I really don’t know much about pytorch and sure I didn’t know of SiLU before, but the signature of SiLU was not like those provided as base, I finally checked the other ops that ended with _out( as example arange_out

Implementation

As always, create a new branch and don’t forget to update to the latest master in pytorch and XLA (which in my case caused some behaviour about synching the repos).

1. Create the base

First commit https://github.com/pytorch/xla/pull/2721/commits/c16fedbbee3662d3470629dc7fff51c63dd60855

It provides the base and starting point:

  1. Copy the signature from the header and implementation of to ``
  2. Copy the body from the header to .
  3. It also reused at a higher level the Sigmoid as expected, the problem with this is that the generated graph for the compiler will list this as a x * sigmoid(x) (which was basically this input.GetIrValue() * ir::ops::Sigmoid(input.GetIrValue());) instead of a SiLU in the node graph.

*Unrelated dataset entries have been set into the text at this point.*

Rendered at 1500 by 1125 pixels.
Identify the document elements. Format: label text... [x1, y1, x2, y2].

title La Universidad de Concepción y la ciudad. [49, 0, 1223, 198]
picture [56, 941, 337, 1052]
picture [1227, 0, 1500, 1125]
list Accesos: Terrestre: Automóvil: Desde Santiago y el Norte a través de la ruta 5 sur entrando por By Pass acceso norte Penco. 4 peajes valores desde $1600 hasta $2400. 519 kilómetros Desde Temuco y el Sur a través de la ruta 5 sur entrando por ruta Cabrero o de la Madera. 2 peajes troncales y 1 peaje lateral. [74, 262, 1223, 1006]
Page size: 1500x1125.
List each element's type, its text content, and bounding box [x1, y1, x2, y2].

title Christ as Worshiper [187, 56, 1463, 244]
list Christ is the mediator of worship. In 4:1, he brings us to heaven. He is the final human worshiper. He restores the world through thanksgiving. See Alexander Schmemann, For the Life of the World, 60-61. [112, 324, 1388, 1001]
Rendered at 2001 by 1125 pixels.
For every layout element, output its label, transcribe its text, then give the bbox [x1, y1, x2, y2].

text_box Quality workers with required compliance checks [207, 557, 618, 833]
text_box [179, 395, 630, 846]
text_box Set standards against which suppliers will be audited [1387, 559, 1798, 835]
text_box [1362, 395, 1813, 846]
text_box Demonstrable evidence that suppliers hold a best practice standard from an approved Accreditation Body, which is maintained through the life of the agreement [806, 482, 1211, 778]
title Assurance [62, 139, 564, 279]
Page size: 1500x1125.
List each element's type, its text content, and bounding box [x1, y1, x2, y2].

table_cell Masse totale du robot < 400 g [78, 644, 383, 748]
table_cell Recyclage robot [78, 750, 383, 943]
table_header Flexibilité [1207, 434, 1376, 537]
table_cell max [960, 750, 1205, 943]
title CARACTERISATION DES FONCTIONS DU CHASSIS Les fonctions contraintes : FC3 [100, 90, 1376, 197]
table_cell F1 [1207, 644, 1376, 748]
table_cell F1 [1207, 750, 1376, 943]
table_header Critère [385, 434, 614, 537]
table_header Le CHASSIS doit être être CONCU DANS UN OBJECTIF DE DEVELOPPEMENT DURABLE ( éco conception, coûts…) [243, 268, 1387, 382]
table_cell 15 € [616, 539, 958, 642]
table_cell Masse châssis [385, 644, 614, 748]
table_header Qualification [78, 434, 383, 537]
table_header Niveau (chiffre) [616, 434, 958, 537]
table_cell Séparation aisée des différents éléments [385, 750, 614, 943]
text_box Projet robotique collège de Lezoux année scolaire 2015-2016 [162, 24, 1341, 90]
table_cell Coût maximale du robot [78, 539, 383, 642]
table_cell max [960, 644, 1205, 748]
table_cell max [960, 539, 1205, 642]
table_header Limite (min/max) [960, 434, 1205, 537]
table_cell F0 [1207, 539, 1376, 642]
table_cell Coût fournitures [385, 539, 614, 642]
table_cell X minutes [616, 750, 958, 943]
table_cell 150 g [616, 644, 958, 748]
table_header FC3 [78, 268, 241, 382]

But this implementation was good enough to compile without errors and actually run my rudimentary base test that output the same values for cpu implementation and XLA implementation

import torch
from torch.nn import SiLU
import torch_xla.core.xla_model as xm


dede=xm.xla_device()
m = SiLU()
m = m.to(dede)

input = torch.randn(2)
input2 = input.clone() # this is on CPU
input = input.to(dede)

output = m(input)
print(output)
print(output.device) # should print xla

m2 = SiLU()
print("normal")
print('input2', input2)
o2 = m2(input2)
print(o2) # this should match print above

The review of the PR suggested the next step, which is:

2. Go deeper with the lowering

Now that you have a base go deeper and make your node appear.

Because when people is debugging the generated graph of tensor ops in XLA with the previous implementation it would be better if calling SiLU would generate a SiLU node and not x * sigmoid(x) as the previous step.

Second commit https://github.com/pytorch/xla/pull/2721/commits/c16fedbbee3662d3470629dc7fff51c63dd60855

It shows how to add an op that will be used as a node in the generated graph for the operation.

  1. It adds the operation to ops.h/cpp
  2. It converts from tensors to XLA tensors and back.
  3. It reuses at this level the implementation of SiLU (which is valid because you have already named the node at this level) which is node.ReturnOp(xla_input * BuildSigmoid(xla_input), loctx) and provides a “name” for the node with GenericOp(OpKind(at::aten::silu), {input}, input.shape(), std::move(lower_fn)).

My first approach was to repeat all so I duplicated the sigmoid implemented in elementwise.h/cpp and used that but the review of the PR suggested that I can call sigmoid because the node was already a SiLU so it doesn’t matter if I reused what was already there at that moment. I corrected with an amended and just reused Sigmoid instead of my SiLU in elementwise, making the commit writes 2 less files than amended commit.

The backward pass

This operation didn’t include a backward pass, you should implement it if the header contains the forward and the backward pass, this was more a _out operation that is also used for in place methods.

Note: I haven’t seen how this dispatch works, but I guess works like simple inheritance, when aten_xla_type don’t provide the method then the ones from aten_xla_type_default are used (which is the CPU implementations and fallbacks). But see that the type AtenXlaType is not a subclass aten_xla_type

“Also note that aten_xla_type_default which is auto generated after build in some stage because it is not in repo and is ignored in .gitignore. So it should be other type of dynamic dispatching somewhere deep in the code.

Conclusion

Lowering an op is difficult, but practice does help and easy tasks does too. You also need to provide a test case, which probably is just to take a template from a previous one (because test from CPU pytorch are used as base).

There are different things you need to know at less a little: pytorch, XLA, C++ (to see how the default operation is implemented), even some cuda if you can read that and take it as reference apart from the default CPU implementations and “cpu_fallback” (which I still don’t know how they differ from CPU implementations or when they are used).

Hopefully this little explanation will help another person who wants to contribute lowering ops and understand a little better what is explained on the op lowering guide.